The other day we looked at using our energy systems efficiently by training them all and pushing our upper limits. Today we look at balancing workouts across the spectrum of intensity. On one hand, to impact metabolic changes (i.e. better energy utilization, blood glucose use, ATP production, blood pressure regulation, etc.) we have to workout with a high enough intensity. On the other, we need to train both our sympathetic system – the one that wants to run and fight – and our parasympathetic system – the one that wants to rest and digest. Both are important in the human ability to manage daily life.
If you spend all your time hyped up, under stress, and vigilant for any challenge, you are not truly present in the life around you. Instead this hypervigilant state keeps you hyper focused looking for danger, negative things that may impact your ability to survive, and narrow your experience of life overall because life options are too overwhelming.

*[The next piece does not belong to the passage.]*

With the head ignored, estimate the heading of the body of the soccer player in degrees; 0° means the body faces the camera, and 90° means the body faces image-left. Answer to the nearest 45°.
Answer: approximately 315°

This creates a pattern of focusing on the negative – guess what you find when you put your attention somewhere? More of what you are attending. Attend the negative and you’ll find a lot more of it. Attend the positive and you’ll soon see how much goodness surrounds us.

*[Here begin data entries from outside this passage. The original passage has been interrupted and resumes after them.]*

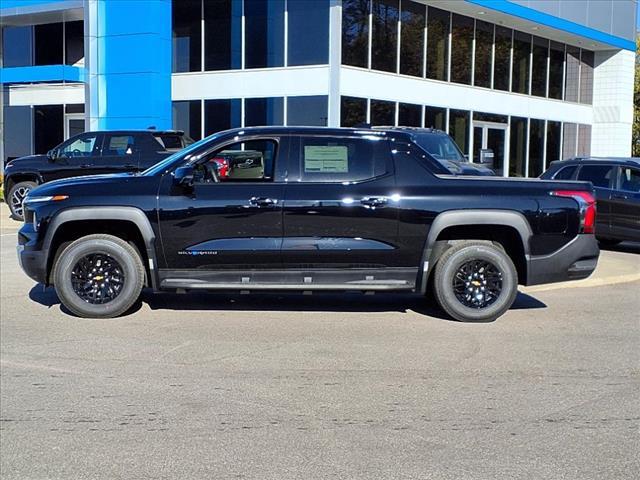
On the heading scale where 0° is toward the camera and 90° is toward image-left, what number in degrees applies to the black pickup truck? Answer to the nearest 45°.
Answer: approximately 90°

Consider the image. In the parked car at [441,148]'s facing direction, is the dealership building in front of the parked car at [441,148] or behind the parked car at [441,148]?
behind

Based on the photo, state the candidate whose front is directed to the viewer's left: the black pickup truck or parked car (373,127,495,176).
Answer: the black pickup truck

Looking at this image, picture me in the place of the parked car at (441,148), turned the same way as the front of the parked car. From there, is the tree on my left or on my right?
on my left

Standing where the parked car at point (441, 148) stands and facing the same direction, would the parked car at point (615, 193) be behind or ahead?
ahead

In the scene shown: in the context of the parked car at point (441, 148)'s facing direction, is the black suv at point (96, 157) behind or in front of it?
behind

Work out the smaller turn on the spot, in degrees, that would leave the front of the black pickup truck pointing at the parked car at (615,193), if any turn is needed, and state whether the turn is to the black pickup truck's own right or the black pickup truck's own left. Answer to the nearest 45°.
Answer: approximately 135° to the black pickup truck's own right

In our society much of our daily activity could be focused in the sympathetic system. Our high intensity workouts can impact this system. Exercise creates stress on the body and raises inflammation rates; however seems to do so in an effective way that also assists in metabolizing the stress hormones it creates, unlike living in a stressed out state where inflammation wreaks havoc on our body systems. To balance out the sympathetic overload many of us live with, it is important to balance your workouts with a parasympathetic activities, too.

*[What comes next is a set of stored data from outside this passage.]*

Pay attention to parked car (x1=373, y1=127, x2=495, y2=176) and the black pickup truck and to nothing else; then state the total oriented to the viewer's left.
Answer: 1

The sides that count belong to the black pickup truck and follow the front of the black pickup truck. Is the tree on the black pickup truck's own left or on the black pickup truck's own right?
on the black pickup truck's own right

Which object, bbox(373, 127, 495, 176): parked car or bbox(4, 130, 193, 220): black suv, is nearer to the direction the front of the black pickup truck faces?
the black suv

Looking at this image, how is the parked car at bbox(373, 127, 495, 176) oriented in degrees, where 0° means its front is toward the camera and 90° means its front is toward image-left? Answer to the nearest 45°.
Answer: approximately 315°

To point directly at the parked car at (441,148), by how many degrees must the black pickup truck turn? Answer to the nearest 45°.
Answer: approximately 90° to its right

Adding items like quiet reflection – noticing your mood, the environment around you, colors/sounds/the feel of your clothing/mat/breeze, changes between the pre and post workout mind states, mindfulness of the body following a workout – where do you feel stronger, longer, lighter, what is the sensation of these areas?, and mindful movement like yoga, tai chi, gigong, 5 rhythms dance, authentic movement flows, or ecstatic dance (think bursting into dance in your kitchen and loving it) – into your daily routine and used as active rest or even a full workout in their own right are very important to creating a balanced workout week and helping the body embrace all the positive benefits you are creating by allowing it space and rest to “digest” the changes you are making.